→ WHAT THIS TASK INVOLVES: Copy out each line below that contains the string "Chile".

PROVIDED DATA Start Marker

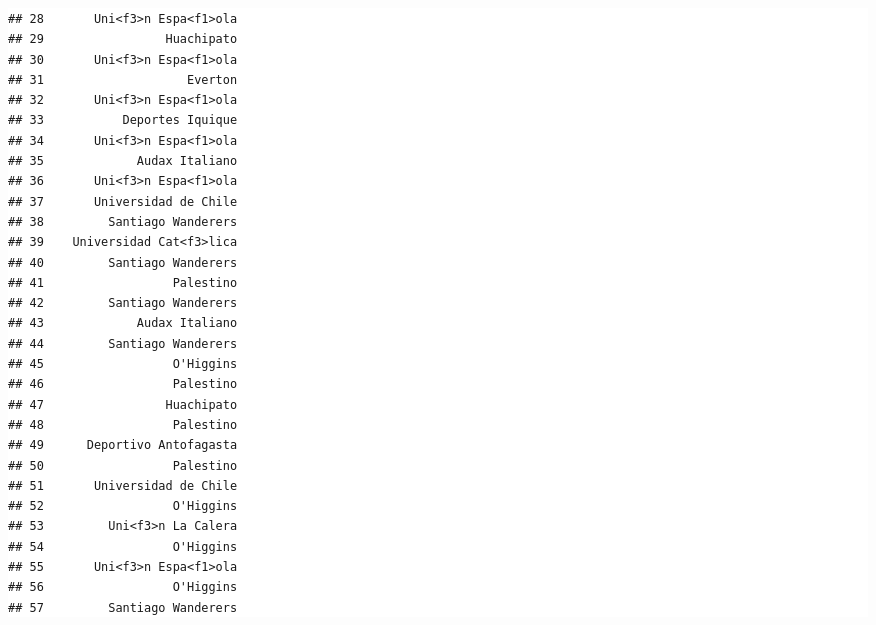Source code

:     ## 28       Uni<f3>n Espa<f1>ola
    ## 29                 Huachipato
    ## 30       Uni<f3>n Espa<f1>ola
    ## 31                    Everton
    ## 32       Uni<f3>n Espa<f1>ola
    ## 33           Deportes Iquique
    ## 34       Uni<f3>n Espa<f1>ola
    ## 35             Audax Italiano
    ## 36       Uni<f3>n Espa<f1>ola
    ## 37       Universidad de Chile
    ## 38         Santiago Wanderers
    ## 39    Universidad Cat<f3>lica
    ## 40         Santiago Wanderers
    ## 41                  Palestino
    ## 42         Santiago Wanderers
    ## 43             Audax Italiano
    ## 44         Santiago Wanderers
    ## 45                  O'Higgins
    ## 46                  Palestino
    ## 47                 Huachipato
    ## 48                  Palestino
    ## 49      Deportivo Antofagasta
    ## 50                  Palestino
    ## 51       Universidad de Chile
    ## 52                  O'Higgins
    ## 53         Uni<f3>n La Calera
    ## 54                  O'Higgins
    ## 55       Uni<f3>n Espa<f1>ola
    ## 56                  O'Higgins
    ## 57         Santiago Wanderers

PROVIDED DATA End Marker

→ RESULT BELOW:
    ## 37       Universidad de Chile
    ## 51       Universidad de Chile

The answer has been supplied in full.